The following rules are binding for every grader, scorer, and aggregator that conforms to gradingSpec/2.0.0.

  1. Both version strings MUST be present in every grading entry. Every grading entry (defined in 08-grading-model.md) MUST carry both scoringSystem and gradingSystem as top-level version fields. A grading entry that lacks either field is INVALID. The same two version strings are additionally surfaced in the index.json rollup (per namespace and per selection), so the version under which an aggregated node was last scored and graded is visible without opening each grading entry.
  2. Scoring-System bump and Grading-System bump are independent triggers. A change in the Scoring System triggers a re-scoring at the next re-grading run, but does NOT automatically bump the Grading System. A change in the Grading System triggers a re-grading but does NOT automatically bump the Scoring System. Implementers MUST NOT couple the two version namespaces.
  3. Example (HTTP-429 heuristic). Suppose the current versions are scoringSystem/1.0.0 and gradingSystem/1.0.0. A maintainer decides that HTTP 429 (“rate-limited, retry”) MUST be scored as a transient defect (not fail). The Scoring System advances to scoringSystem/1.1.0. The Grading System remains at gradingSystem/1.0.0 because the score-to-grade mapping is unchanged. New grading entries record scoringSystem/1.1.0 + gradingSystem/1.0.0; old entries remain at 1.0.0/1.0.0 until they are re-scored.

Score-to-Grade Thresholds (gradingSystem/1.0.0)

Section titled “Score-to-Grade Thresholds (gradingSystem/1.0.0)”

The aggregate grade is derived from the weighted mean of the per-answer scores. Each answer contributes a numeric value on the 1.05.0 scale: pass maps to 5.0, fail to 1.0, numeric scores as-is. n/a and stale answers are excluded from the mean (an all-excluded set yields no grade, i.e. a pending node). The mean is then banded:

Weighted meanGrade
≥ 4.5A
≥ 3.5B
≥ 2.5C
≥ 1.5D
< 1.5F

Tier trim. The banded grade is capped at the tier maximum: autonomousB, group-boundA. A score that would band to A on an autonomous-tier node is recorded as B (the pre-trim band is preserved as rawGrade). A Categorical Veto overrides the entire computation with REJECTED.

Changing any threshold, the tier-trim rule, or the numeric mapping bumps the gradingSystem version.
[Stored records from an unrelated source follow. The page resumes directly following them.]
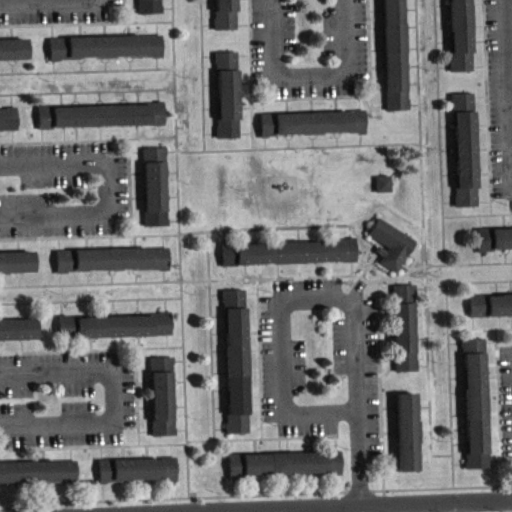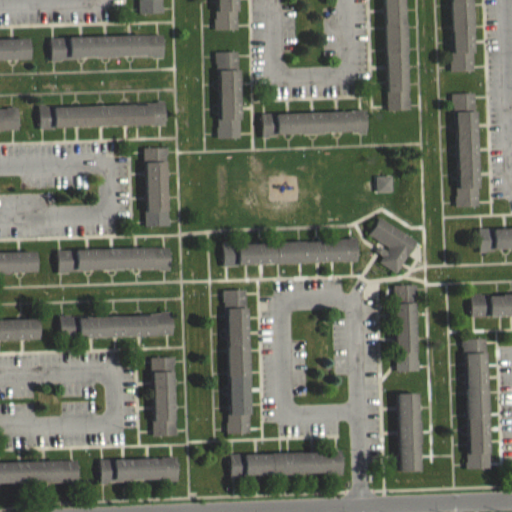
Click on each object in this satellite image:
road: (50, 4)
building: (146, 10)
building: (222, 18)
building: (457, 39)
building: (103, 54)
building: (12, 56)
building: (392, 58)
road: (305, 79)
road: (505, 96)
building: (225, 102)
building: (98, 123)
building: (7, 127)
building: (310, 130)
building: (462, 157)
building: (381, 191)
road: (106, 192)
building: (152, 194)
building: (492, 246)
building: (388, 252)
building: (286, 260)
building: (110, 266)
building: (15, 270)
road: (325, 295)
building: (488, 312)
building: (112, 333)
building: (401, 335)
building: (16, 337)
building: (233, 368)
road: (114, 396)
building: (159, 403)
building: (472, 410)
building: (404, 439)
building: (282, 471)
building: (134, 477)
building: (36, 479)
road: (382, 507)
road: (456, 508)
road: (331, 510)
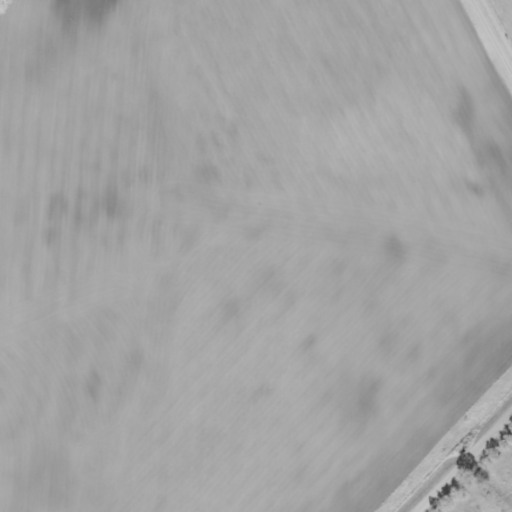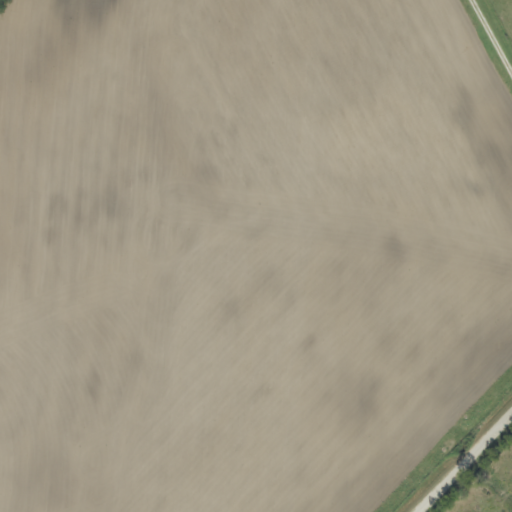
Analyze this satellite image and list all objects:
road: (469, 467)
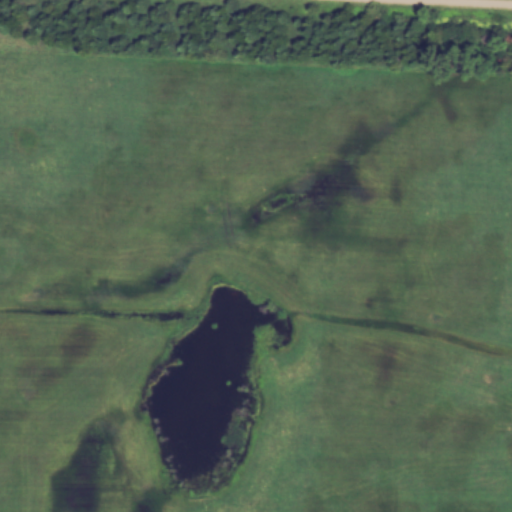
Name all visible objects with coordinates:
road: (463, 2)
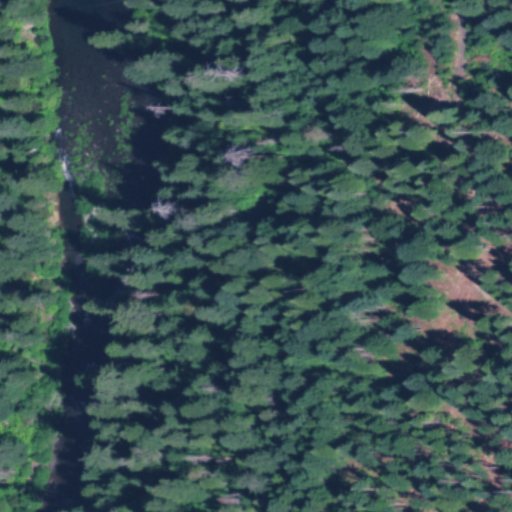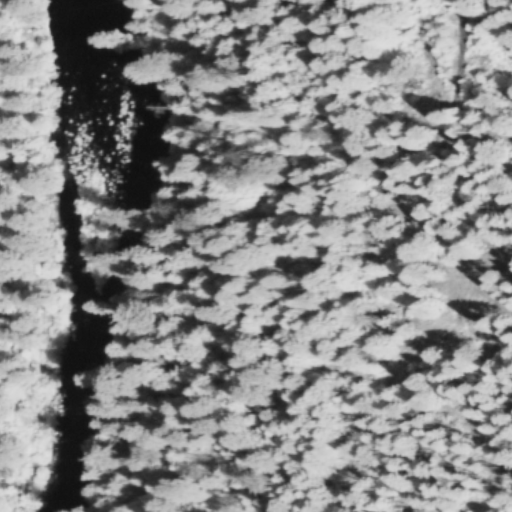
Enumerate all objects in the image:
road: (390, 190)
river: (88, 256)
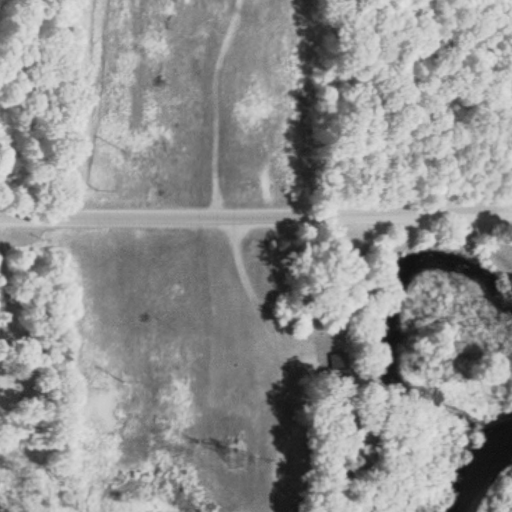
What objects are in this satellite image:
road: (256, 214)
power tower: (242, 452)
river: (480, 472)
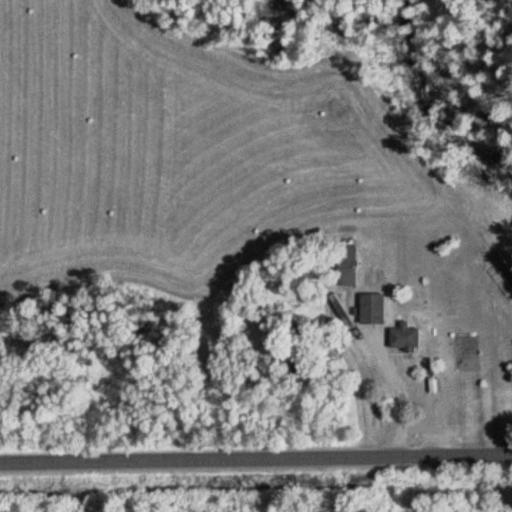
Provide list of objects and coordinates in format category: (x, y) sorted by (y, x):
building: (344, 265)
building: (369, 308)
building: (401, 337)
road: (256, 464)
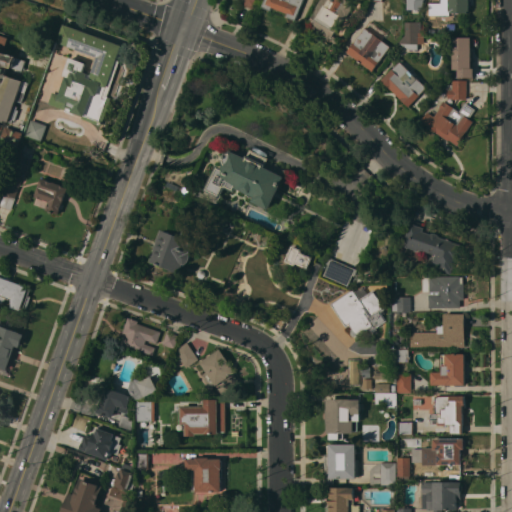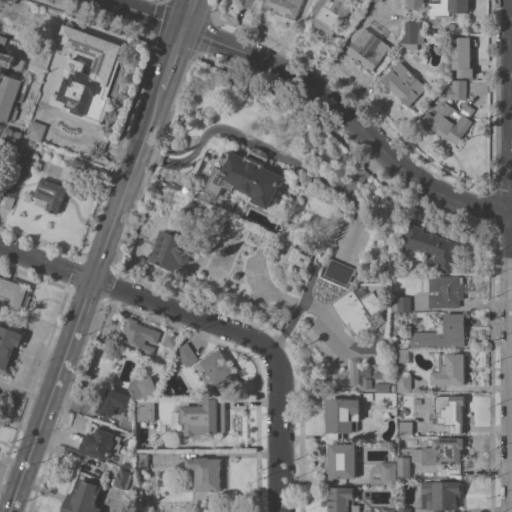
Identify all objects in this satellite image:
building: (376, 0)
building: (248, 2)
building: (250, 3)
building: (284, 6)
building: (285, 6)
building: (454, 6)
building: (454, 6)
road: (186, 13)
building: (325, 14)
building: (329, 17)
traffic signals: (182, 27)
building: (411, 33)
building: (412, 35)
building: (369, 48)
building: (368, 49)
building: (463, 56)
building: (462, 57)
road: (169, 64)
building: (86, 72)
building: (88, 74)
building: (10, 83)
building: (403, 83)
building: (404, 83)
building: (7, 86)
building: (457, 89)
building: (458, 89)
road: (316, 96)
road: (508, 108)
building: (450, 121)
building: (450, 121)
building: (36, 129)
building: (10, 144)
road: (272, 150)
building: (21, 163)
road: (363, 170)
building: (247, 177)
building: (247, 178)
building: (13, 184)
building: (10, 192)
building: (52, 194)
building: (50, 195)
road: (511, 216)
road: (511, 231)
building: (434, 246)
building: (436, 246)
building: (174, 249)
building: (170, 251)
building: (298, 257)
building: (298, 257)
building: (340, 271)
building: (338, 272)
building: (202, 273)
building: (444, 290)
building: (445, 291)
building: (13, 292)
building: (14, 292)
road: (143, 298)
building: (402, 303)
building: (401, 304)
road: (82, 306)
road: (298, 310)
building: (360, 311)
building: (360, 312)
building: (442, 333)
building: (444, 333)
building: (140, 336)
building: (169, 339)
building: (171, 339)
building: (8, 347)
building: (9, 347)
building: (186, 354)
building: (187, 354)
building: (401, 354)
building: (403, 355)
building: (451, 369)
building: (451, 370)
building: (219, 371)
building: (353, 371)
building: (220, 372)
building: (386, 375)
building: (382, 380)
building: (367, 381)
building: (404, 382)
building: (404, 382)
building: (142, 385)
building: (142, 387)
building: (383, 387)
building: (394, 388)
building: (387, 398)
building: (113, 402)
building: (114, 402)
building: (144, 410)
building: (146, 410)
building: (451, 411)
building: (450, 412)
building: (341, 416)
building: (343, 416)
building: (204, 417)
building: (203, 418)
building: (126, 422)
building: (406, 427)
road: (280, 437)
building: (98, 441)
building: (102, 442)
building: (441, 452)
building: (444, 452)
building: (416, 455)
building: (142, 460)
building: (142, 460)
building: (342, 460)
building: (341, 462)
building: (127, 466)
building: (403, 466)
building: (404, 467)
building: (202, 473)
building: (205, 473)
building: (382, 473)
building: (384, 473)
building: (123, 478)
building: (125, 479)
building: (139, 489)
building: (440, 494)
building: (441, 495)
building: (82, 496)
building: (84, 498)
building: (341, 499)
building: (344, 500)
building: (404, 509)
building: (387, 510)
building: (388, 510)
building: (405, 510)
building: (126, 511)
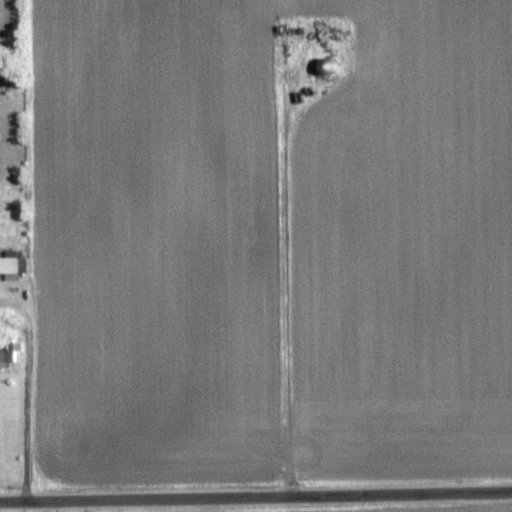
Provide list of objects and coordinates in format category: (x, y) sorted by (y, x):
building: (331, 66)
building: (12, 262)
road: (286, 301)
building: (7, 350)
road: (29, 397)
road: (256, 496)
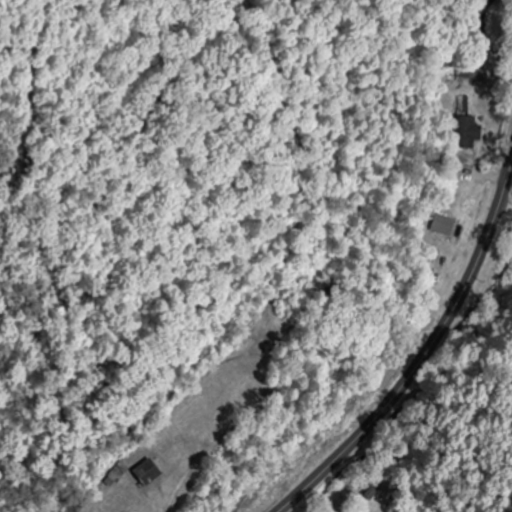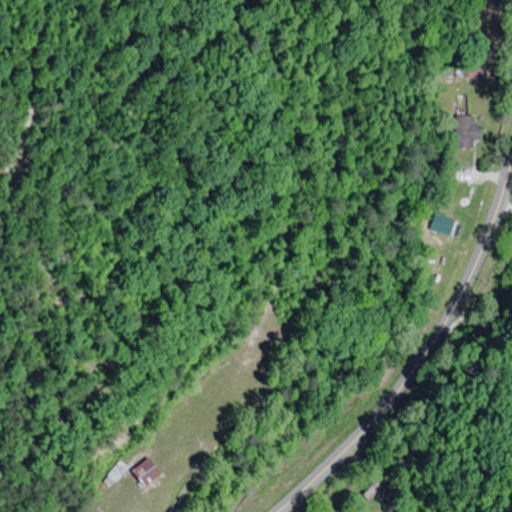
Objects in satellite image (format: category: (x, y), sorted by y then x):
building: (470, 71)
building: (467, 136)
road: (426, 353)
building: (150, 472)
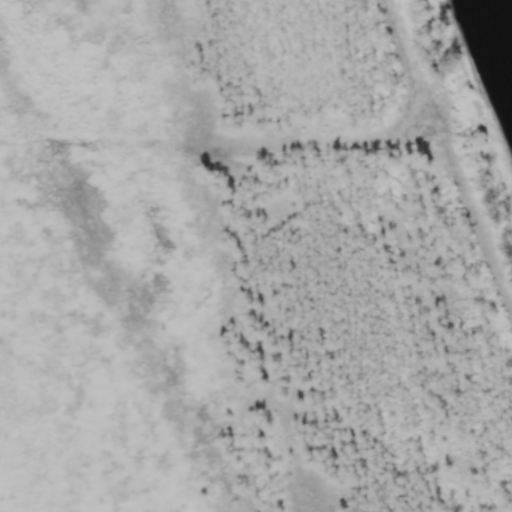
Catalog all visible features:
road: (416, 61)
road: (220, 137)
road: (476, 210)
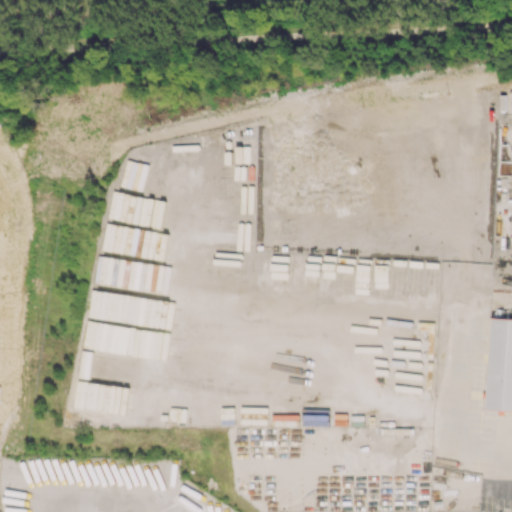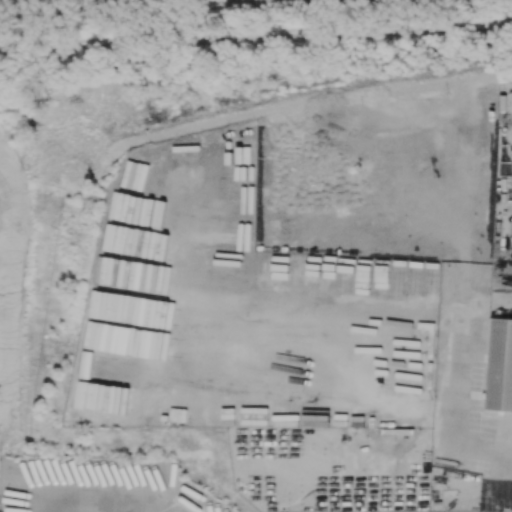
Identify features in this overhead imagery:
road: (255, 35)
building: (500, 365)
road: (477, 482)
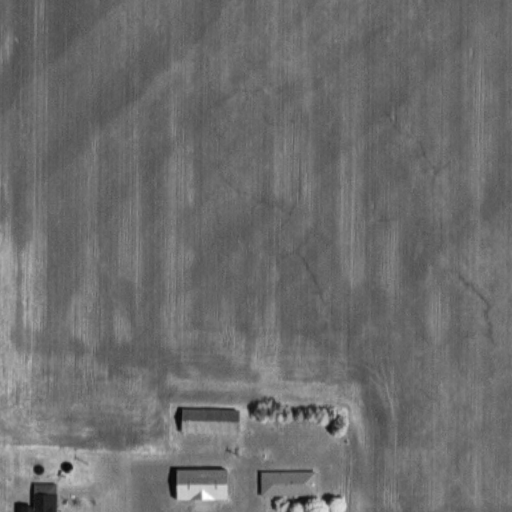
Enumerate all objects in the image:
building: (205, 422)
building: (283, 482)
building: (197, 483)
road: (92, 493)
building: (39, 498)
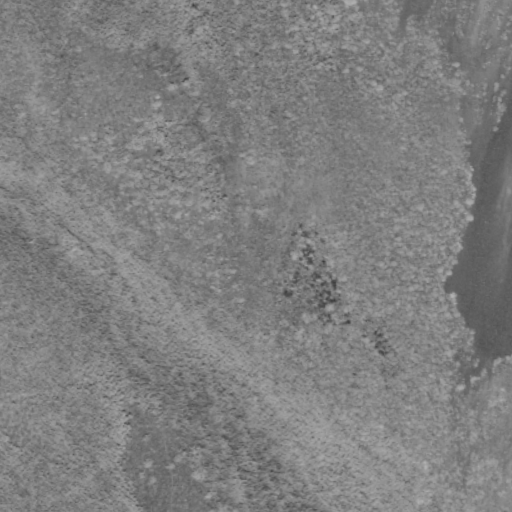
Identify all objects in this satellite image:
road: (117, 373)
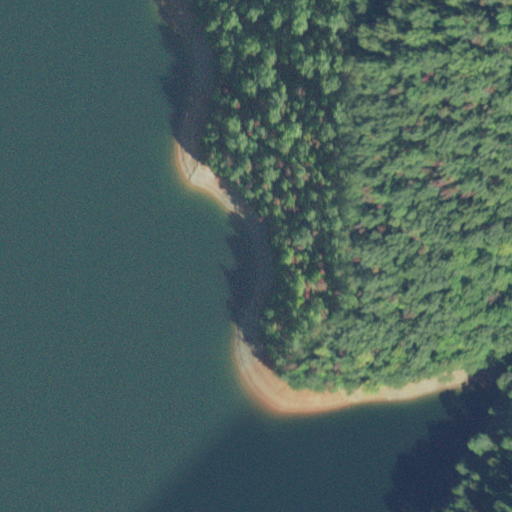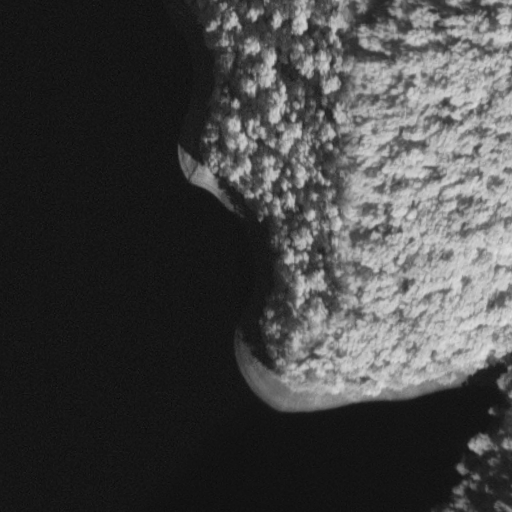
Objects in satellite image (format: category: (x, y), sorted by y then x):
river: (62, 358)
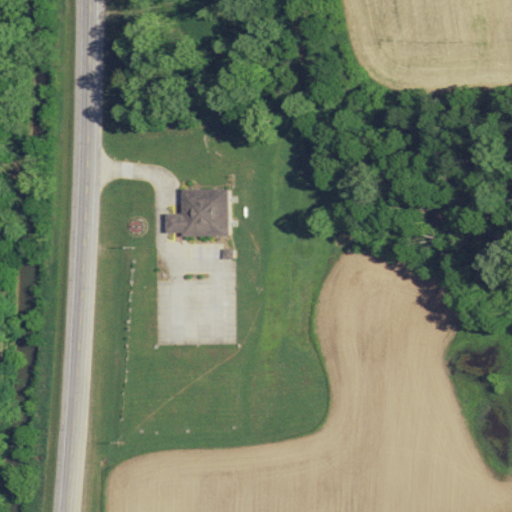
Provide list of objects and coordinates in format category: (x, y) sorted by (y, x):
building: (207, 213)
road: (82, 256)
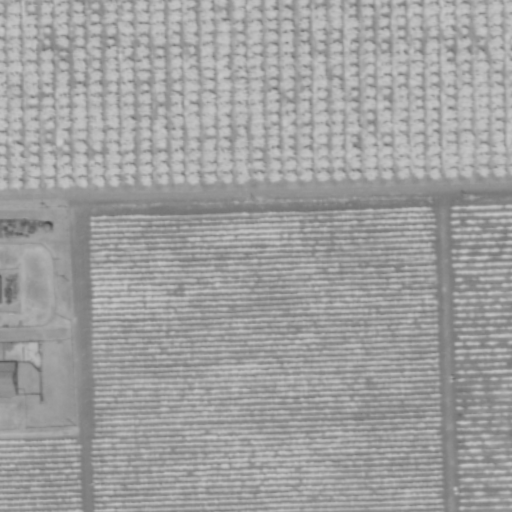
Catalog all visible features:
building: (0, 289)
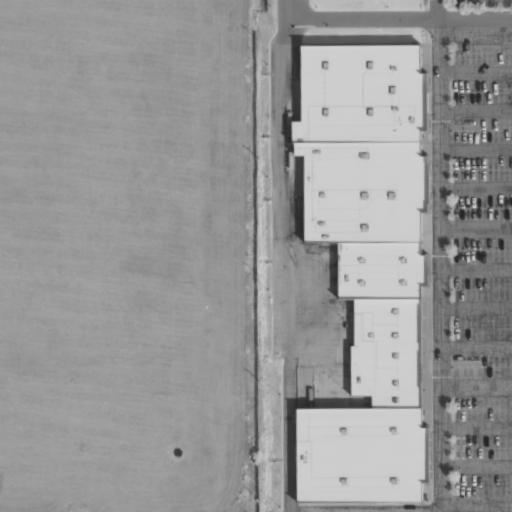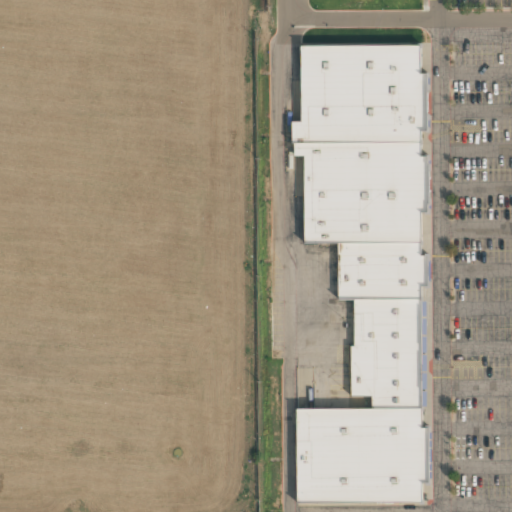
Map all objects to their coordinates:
road: (396, 19)
road: (475, 72)
building: (358, 92)
road: (475, 111)
road: (475, 150)
road: (475, 188)
building: (359, 190)
road: (475, 230)
road: (283, 255)
road: (438, 256)
building: (367, 265)
building: (378, 270)
road: (475, 270)
road: (475, 308)
road: (475, 347)
building: (382, 350)
road: (475, 386)
road: (475, 428)
building: (358, 454)
road: (475, 466)
road: (475, 504)
road: (363, 512)
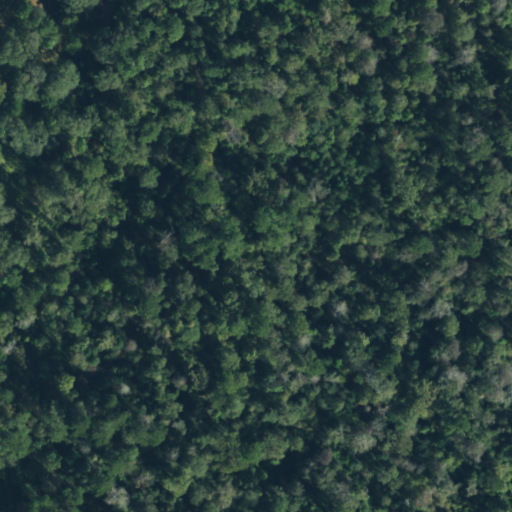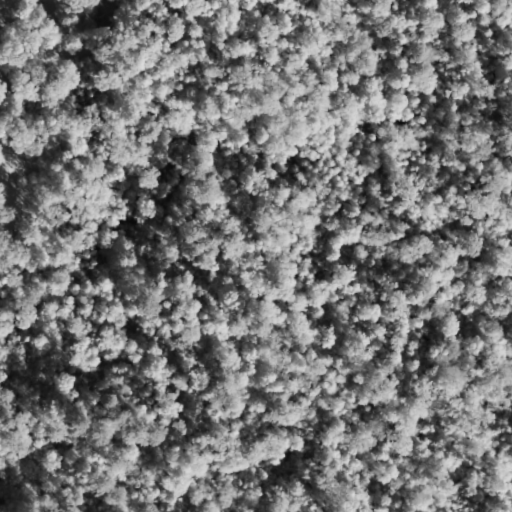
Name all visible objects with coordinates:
road: (97, 103)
The Schemas-Spec v4.2.0 provides the upstream contract for scoring: the prompts.json / scores.json artefact pair is defined in 22-scoring-protocol.md of the Schemas-Spec (sister repository flowmcp-spec). The Scoring System named here sub-consumes that protocol: scores produced by the Schemas-Spec scoring protocol enter this spec’s Scoring System as inputs, and the dimensions enumerated in 08-grading-model.md, “Dimension Enum”, extend that protocol with the additional grading dimensions defined here.

This Grading-Spec does NOT re-define the prompts.json / scores.json contract. Implementers MUST treat the Schemas-Spec v4.2.0 22-scoring-protocol.md as the highest instance for the artefact pair; conflicting prose in this spec is to be read as a refinement, not as a replacement.